_Work to do:_
Duplicate each line of the records below without any changes.

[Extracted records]
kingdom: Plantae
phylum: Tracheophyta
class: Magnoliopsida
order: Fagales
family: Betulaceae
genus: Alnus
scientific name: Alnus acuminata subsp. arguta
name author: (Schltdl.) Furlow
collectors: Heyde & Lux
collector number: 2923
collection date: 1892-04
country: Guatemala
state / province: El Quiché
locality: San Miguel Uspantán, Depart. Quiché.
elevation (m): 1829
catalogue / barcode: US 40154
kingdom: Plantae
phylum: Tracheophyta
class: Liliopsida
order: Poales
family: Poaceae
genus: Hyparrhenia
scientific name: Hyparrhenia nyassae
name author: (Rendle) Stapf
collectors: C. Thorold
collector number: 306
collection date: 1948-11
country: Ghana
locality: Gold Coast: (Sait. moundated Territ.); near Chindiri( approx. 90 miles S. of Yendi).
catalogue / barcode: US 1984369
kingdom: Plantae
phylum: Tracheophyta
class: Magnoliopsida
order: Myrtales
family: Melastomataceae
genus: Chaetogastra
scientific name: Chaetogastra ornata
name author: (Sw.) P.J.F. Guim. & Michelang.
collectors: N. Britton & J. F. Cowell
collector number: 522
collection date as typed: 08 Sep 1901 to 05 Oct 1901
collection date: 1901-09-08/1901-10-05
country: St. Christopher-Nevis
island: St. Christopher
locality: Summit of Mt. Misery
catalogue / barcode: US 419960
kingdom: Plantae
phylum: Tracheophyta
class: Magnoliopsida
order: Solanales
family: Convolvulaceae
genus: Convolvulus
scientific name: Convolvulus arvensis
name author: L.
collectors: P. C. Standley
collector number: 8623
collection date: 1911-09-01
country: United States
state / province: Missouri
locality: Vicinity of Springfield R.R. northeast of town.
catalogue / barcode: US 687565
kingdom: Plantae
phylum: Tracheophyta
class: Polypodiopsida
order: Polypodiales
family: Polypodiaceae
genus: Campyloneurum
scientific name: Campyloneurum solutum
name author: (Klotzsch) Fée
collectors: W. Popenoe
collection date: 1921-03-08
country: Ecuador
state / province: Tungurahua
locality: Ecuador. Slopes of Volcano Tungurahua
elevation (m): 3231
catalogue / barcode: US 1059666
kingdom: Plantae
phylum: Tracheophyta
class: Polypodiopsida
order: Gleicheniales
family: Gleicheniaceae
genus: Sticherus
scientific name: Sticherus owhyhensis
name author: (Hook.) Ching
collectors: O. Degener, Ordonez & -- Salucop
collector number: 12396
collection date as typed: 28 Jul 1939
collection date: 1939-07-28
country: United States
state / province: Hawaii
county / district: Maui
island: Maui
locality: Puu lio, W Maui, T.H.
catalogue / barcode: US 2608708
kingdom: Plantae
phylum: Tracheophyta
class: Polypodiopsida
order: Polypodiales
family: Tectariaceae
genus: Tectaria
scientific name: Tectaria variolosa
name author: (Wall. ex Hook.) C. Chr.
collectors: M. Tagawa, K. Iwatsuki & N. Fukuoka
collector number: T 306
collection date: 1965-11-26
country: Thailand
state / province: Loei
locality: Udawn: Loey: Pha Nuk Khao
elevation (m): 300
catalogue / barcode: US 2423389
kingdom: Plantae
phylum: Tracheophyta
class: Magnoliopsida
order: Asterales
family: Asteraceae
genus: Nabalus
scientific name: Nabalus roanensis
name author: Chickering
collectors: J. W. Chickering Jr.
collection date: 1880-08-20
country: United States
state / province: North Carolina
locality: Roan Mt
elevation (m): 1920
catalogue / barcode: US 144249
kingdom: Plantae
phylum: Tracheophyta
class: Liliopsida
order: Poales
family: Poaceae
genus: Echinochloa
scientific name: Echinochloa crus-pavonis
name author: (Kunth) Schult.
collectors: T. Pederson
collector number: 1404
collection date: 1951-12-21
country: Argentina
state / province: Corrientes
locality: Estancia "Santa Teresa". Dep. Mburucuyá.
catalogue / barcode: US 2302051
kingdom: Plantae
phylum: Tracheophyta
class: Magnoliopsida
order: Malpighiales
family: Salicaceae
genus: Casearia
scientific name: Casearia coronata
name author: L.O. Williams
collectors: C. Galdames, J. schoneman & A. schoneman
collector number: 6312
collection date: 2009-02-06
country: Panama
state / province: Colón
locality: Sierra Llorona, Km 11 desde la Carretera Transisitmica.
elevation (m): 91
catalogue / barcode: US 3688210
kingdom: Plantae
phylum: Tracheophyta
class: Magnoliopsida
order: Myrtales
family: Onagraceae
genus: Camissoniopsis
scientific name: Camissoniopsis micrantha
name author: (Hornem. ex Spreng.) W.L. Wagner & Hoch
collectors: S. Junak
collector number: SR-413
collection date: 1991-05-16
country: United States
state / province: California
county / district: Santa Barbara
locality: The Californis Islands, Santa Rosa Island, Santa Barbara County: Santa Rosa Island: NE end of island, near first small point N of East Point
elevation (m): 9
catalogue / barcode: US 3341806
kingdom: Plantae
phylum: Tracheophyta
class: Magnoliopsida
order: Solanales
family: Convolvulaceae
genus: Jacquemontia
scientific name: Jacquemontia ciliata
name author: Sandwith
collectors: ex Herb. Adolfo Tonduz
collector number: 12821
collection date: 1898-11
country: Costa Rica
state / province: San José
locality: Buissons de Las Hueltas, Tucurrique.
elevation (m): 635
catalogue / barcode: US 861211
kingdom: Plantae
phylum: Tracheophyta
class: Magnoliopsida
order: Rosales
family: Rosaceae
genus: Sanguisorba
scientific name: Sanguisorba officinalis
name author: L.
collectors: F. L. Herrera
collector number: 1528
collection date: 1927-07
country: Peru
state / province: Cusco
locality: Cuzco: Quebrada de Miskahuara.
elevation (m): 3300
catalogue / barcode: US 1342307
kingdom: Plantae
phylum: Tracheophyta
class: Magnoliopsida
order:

_Answer to this problem:_
kingdom: Plantae
phylum: Tracheophyta
class: Magnoliopsida
order: Fagales
family: Betulaceae
genus: Alnus
scientific name: Alnus acuminata subsp. arguta
name author: (Schltdl.) Furlow
collectors: Heyde & Lux
collector number: 2923
collection date: 1892-04
country: Guatemala
state / province: El Quiché
locality: San Miguel Uspantán, Depart. Quiché.
elevation (m): 1829
catalogue / barcode: US 40154
kingdom: Plantae
phylum: Tracheophyta
class: Liliopsida
order: Poales
family: Poaceae
genus: Hyparrhenia
scientific name: Hyparrhenia nyassae
name author: (Rendle) Stapf
collectors: C. Thorold
collector number: 306
collection date: 1948-11
country: Ghana
locality: Gold Coast: (Sait. moundated Territ.); near Chindiri( approx. 90 miles S. of Yendi).
catalogue / barcode: US 1984369
kingdom: Plantae
phylum: Tracheophyta
class: Magnoliopsida
order: Myrtales
family: Melastomataceae
genus: Chaetogastra
scientific name: Chaetogastra ornata
name author: (Sw.) P.J.F. Guim. & Michelang.
collectors: N. Britton & J. F. Cowell
collector number: 522
collection date as typed: 08 Sep 1901 to 05 Oct 1901
collection date: 1901-09-08/1901-10-05
country: St. Christopher-Nevis
island: St. Christopher
locality: Summit of Mt. Misery
catalogue / barcode: US 419960
kingdom: Plantae
phylum: Tracheophyta
class: Magnoliopsida
order: Solanales
family: Convolvulaceae
genus: Convolvulus
scientific name: Convolvulus arvensis
name author: L.
collectors: P. C. Standley
collector number: 8623
collection date: 1911-09-01
country: United States
state / province: Missouri
locality: Vicinity of Springfield R.R. northeast of town.
catalogue / barcode: US 687565
kingdom: Plantae
phylum: Tracheophyta
class: Polypodiopsida
order: Polypodiales
family: Polypodiaceae
genus: Campyloneurum
scientific name: Campyloneurum solutum
name author: (Klotzsch) Fée
collectors: W. Popenoe
collection date: 1921-03-08
country: Ecuador
state / province: Tungurahua
locality: Ecuador. Slopes of Volcano Tungurahua
elevation (m): 3231
catalogue / barcode: US 1059666
kingdom: Plantae
phylum: Tracheophyta
class: Polypodiopsida
order: Gleicheniales
family: Gleicheniaceae
genus: Sticherus
scientific name: Sticherus owhyhensis
name author: (Hook.) Ching
collectors: O. Degener, Ordonez & -- Salucop
collector number: 12396
collection date as typed: 28 Jul 1939
collection date: 1939-07-28
country: United States
state / province: Hawaii
county / district: Maui
island: Maui
locality: Puu lio, W Maui, T.H.
catalogue / barcode: US 2608708
kingdom: Plantae
phylum: Tracheophyta
class: Polypodiopsida
order: Polypodiales
family: Tectariaceae
genus: Tectaria
scientific name: Tectaria variolosa
name author: (Wall. ex Hook.) C. Chr.
collectors: M. Tagawa, K. Iwatsuki & N. Fukuoka
collector number: T 306
collection date: 1965-11-26
country: Thailand
state / province: Loei
locality: Udawn: Loey: Pha Nuk Khao
elevation (m): 300
catalogue / barcode: US 2423389
kingdom: Plantae
phylum: Tracheophyta
class: Magnoliopsida
order: Asterales
family: Asteraceae
genus: Nabalus
scientific name: Nabalus roanensis
name author: Chickering
collectors: J. W. Chickering Jr.
collection date: 1880-08-20
country: United States
state / province: North Carolina
locality: Roan Mt
elevation (m): 1920
catalogue / barcode: US 144249
kingdom: Plantae
phylum: Tracheophyta
class: Liliopsida
order: Poales
family: Poaceae
genus: Echinochloa
scientific name: Echinochloa crus-pavonis
name author: (Kunth) Schult.
collectors: T. Pederson
collector number: 1404
collection date: 1951-12-21
country: Argentina
state / province: Corrientes
locality: Estancia "Santa Teresa". Dep. Mburucuyá.
catalogue / barcode: US 2302051
kingdom: Plantae
phylum: Tracheophyta
class: Magnoliopsida
order: Malpighiales
family: Salicaceae
genus: Casearia
scientific name: Casearia coronata
name author: L.O. Williams
collectors: C. Galdames, J. schoneman & A. schoneman
collector number: 6312
collection date: 2009-02-06
country: Panama
state / province: Colón
locality: Sierra Llorona, Km 11 desde la Carretera Transisitmica.
elevation (m): 91
catalogue / barcode: US 3688210
kingdom: Plantae
phylum: Tracheophyta
class: Magnoliopsida
order: Myrtales
family: Onagraceae
genus: Camissoniopsis
scientific name: Camissoniopsis micrantha
name author: (Hornem. ex Spreng.) W.L. Wagner & Hoch
collectors: S. Junak
collector number: SR-413
collection date: 1991-05-16
country: United States
state / province: California
county / district: Santa Barbara
locality: The Californis Islands, Santa Rosa Island, Santa Barbara County: Santa Rosa Island: NE end of island, near first small point N of East Point
elevation (m): 9
catalogue / barcode: US 3341806
kingdom: Plantae
phylum: Tracheophyta
class: Magnoliopsida
order: Solanales
family: Convolvulaceae
genus: Jacquemontia
scientific name: Jacquemontia ciliata
name author: Sandwith
collectors: ex Herb. Adolfo Tonduz
collector number: 12821
collection date: 1898-11
country: Costa Rica
state / province: San José
locality: Buissons de Las Hueltas, Tucurrique.
elevation (m): 635
catalogue / barcode: US 861211
kingdom: Plantae
phylum: Tracheophyta
class: Magnoliopsida
order: Rosales
family: Rosaceae
genus: Sanguisorba
scientific name: Sanguisorba officinalis
name author: L.
collectors: F. L. Herrera
collector number: 1528
collection date: 1927-07
country: Peru
state / province: Cusco
locality: Cuzco: Quebrada de Miskahuara.
elevation (m): 3300
catalogue / barcode: US 1342307
kingdom: Plantae
phylum: Tracheophyta
class: Magnoliopsida
order:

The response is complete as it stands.